The View from Here

By Adena Schutzberg

_Long Tails and Geodata
The whole "long tail" idea comes up again and again these days. I'm not sure everyone has the concept in hand, so I want to start there before going any further. The "long tail" coined by Chris Anderson (editor of Wired, who followed up with an article in that publication recently and published a book by that name this week, which was referenced in The New York Times) refers to the phenomenon whereby there's lots of demand for a few popular products (movies, books, albums/songs) and hence they produce a lot of revenue for companies (NetFlix, Amazon, iTunes), but there's little demand for lots of other similar products. For example, many people are going to want to rent Stephen Spielberg's Munich (like my brother and my parents and others), but only a few will want to rent Running on the Sun, about a long race through the desert (like me and other crazies who think that's interesting/fun).

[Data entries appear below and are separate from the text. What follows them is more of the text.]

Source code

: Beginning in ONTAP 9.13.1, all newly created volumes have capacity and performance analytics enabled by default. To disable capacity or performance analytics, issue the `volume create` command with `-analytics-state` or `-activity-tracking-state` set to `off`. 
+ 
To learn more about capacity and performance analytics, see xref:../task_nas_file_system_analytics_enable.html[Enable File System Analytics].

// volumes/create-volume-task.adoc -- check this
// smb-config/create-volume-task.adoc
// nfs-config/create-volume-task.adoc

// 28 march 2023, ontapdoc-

So, Blockbuster will make a lot from Munich and other "blockbusters." It'll make less from Running on the Sun, but… and this is the key thing… it doesn't cost Blockbuster (NetFlix, Amazon, fill in your favorite Business 2.0 company here) that much to stock those films that are in "less demand." In fact, by making available all of those "long tail" films for a long time and serving them to the few who want to see them, it can make a pretty penny. (Want a better discussion? Listen to/read this short piece from National Public Radio's On the Media, where Brooke Gladstone interviews Clive Thompson from Wired.)

Now, why does this work in movies, books and music? It works for a few practical reasons: (1) these are not things you need to touch and you can buy them sight unseen with confidence they’re not stale; (2) those companies can store the stuff cheaply in an ugly warehouse in some place you never have to go; (here's the big one for us in geospatial) (3) the seeker can easily find the product using an online catalog.

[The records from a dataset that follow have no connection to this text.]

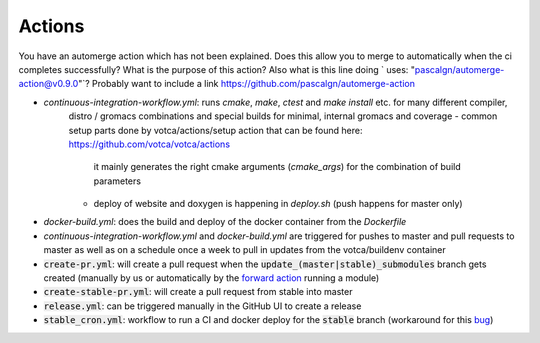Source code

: Actions
=======

You have an automerge action which has not been explained. Does this allow you to merge to automatically when the ci completes successfully? What is the purpose of this action?
Also what is this line doing ` uses: "pascalgn/automerge-action@v0.9.0"`? Probably want to include a link https://github.com/pascalgn/automerge-action

-  `continuous-integration-workflow.yml`: runs `cmake`, `make`, `ctest` and `make install` etc. for many different compiler,
     distro / gromacs combinations and special builds for minimal, internal gromacs and coverage
     -  common setup parts done by votca/actions/setup action that can be found here: https://github.com/votca/votca/actions 
        it mainly generates the right cmake arguments (`cmake_args`) for the combination of build parameters
     -  deploy of website and doxygen is happening in `deploy.sh` (push happens for master only)

.. For the continuous workflow action is this scheduled to run every friday `  - cron:  '0 5 * * FRI'` if so it would probably be a good idea to have a badge displaying whether it is passing or not. 

.. Can you explain what the id setup is being used for, is this just a unique identifier so you can store ccache in seperate folders to have a fast build? 

.. 
   `id: setup
   uses: votca/actions/setup@master`

-  `docker-build.yml`: does the build and deploy of the docker container from the `Dockerfile`
-  `continuous-integration-workflow.yml` and `docker-build.yml` are triggered for pushes to master and pull requests to
   master as well as on a schedule once a week to pull in updates from the votca/buildenv container
-  :code:`create-pr.yml`: will create a pull request when the :code:`update_(master|stable)_submodules` branch gets created (manually by us or automatically by
   the `forward action <https://github.com/votca/actions/tree/master/forward>`_ running a module)
-  :code:`create-stable-pr.yml`: will create a pull request from stable into master
-  :code:`release.yml`: can be triggered manually in the GitHub UI to create a release
-  :code:`stable_cron.yml`: workflow to run a CI and docker deploy for the :code:`stable` branch (workaround for this `bug <https://github.community/t/scheduled-builds-of-non-default-branch/16306>`_)

.. I don't understand what this is saying. This git action creates a pull request when a branch is created? When would you use this? Will this automatically update all the submodules and submit a pull request when the branch is created? Is this for use when a repo is updated, e.g. it will automatically try to update the votca/votca?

But, back to geospatial. The point I want to make is that the long tail should/could/would exist in geospatial data products, but it does not … yet. Think about it. A handful of data providers have lots of customers and make a good deal of money. That part of the curve is solid. I'd offer up TeleAtlas, NAVTEQ, DigitalGlobe, GeoEye as top sellers at the head of the curve.

At the other end, there are lots of folks offering up very specialized databases of specific locales (some are local governments, for sure), specialized coverage (oil and gas, wind, come to mind), and real time data (traffic and weather). They are out there, but are often smaller niche players, so instead of large ads you might find them in our Directions on Data publication and noted in blogs. That group, so far as I can tell, is not yet a "long tail."

Why? There is no giant index where those offerings can be found and purchased. There's no "Amazon" for geospatial data…yet. Many portals exist where you can search (Geography Network, MapDex, Geospatial One-Stop and others index, and some make available for purchase, some data), but they’re not as complete as those of the Web 2.0 businesses I noted above. Why? There are lots of reasons, among them the fact that creating such a database is far more complex, due to the nature of data.

What’s happening instead or perhaps in parallel to the creation (someday) of such a search tool is the proliferation of new tools that lets any of us offer up our datasets to share with friends. ArcGIS Server will let you publish out your data (and services). A network KML file will allow many to see your favorite sailing spots. Virtual Earth's collections allow dataset sharing on that platform. Save ArcGIS, these examples are, for now, more tied to the "social networking" and advertising businesses. They have an informal quality, rather than a business/science focus, though of course, they are certainly used for those things. But, they do address a "long tail" sort of problem. For the 200 people who care about the 10 best places to fly kites in Massachusetts, a dataset is available and shareable. The challenge of making that information findable and accessible is not 100% solved.

That leads to another question: Should we expect to see a long tail in geospatial data? Would that be a good thing for our industry? I think it would. I think geospatial needs niche data providers. And, I think the industry needs an "Amazon" to organize and make all these datasets findable and purchasable. Several companies have tried that, most notably GlobeXplorer, which acts as a broker for many data providers. It offers its data up in an open standards way via support for OGC's WMS, which makes it more Amazon-like than other providers. It has a vested interest in one data provider, as it now owns AirPhotoUSA, though it continues to partner with many players. Amazon (and other Web 2.0's noted above) do not create their own content; they broker it. That may or may not be a key part of their success.

Clearly, there are a few preconditions for such a long tail geospatial data business. First, there needs to be a viable business model. There need to be sufficient metadata and/or samples to confirm that the product meets consumer needs. (This is a bit more complex than selling a book.) There needs to be assurance that data will be compatible with the software the client uses. (We are getting better at that!) There need to be businesses comfortable with the idea of working through such a broker. And a few other things folks with MBAs would know.

I will say this: once we get such a business up and running and successful, it'll be another sign that geospatial technology industry has "made it."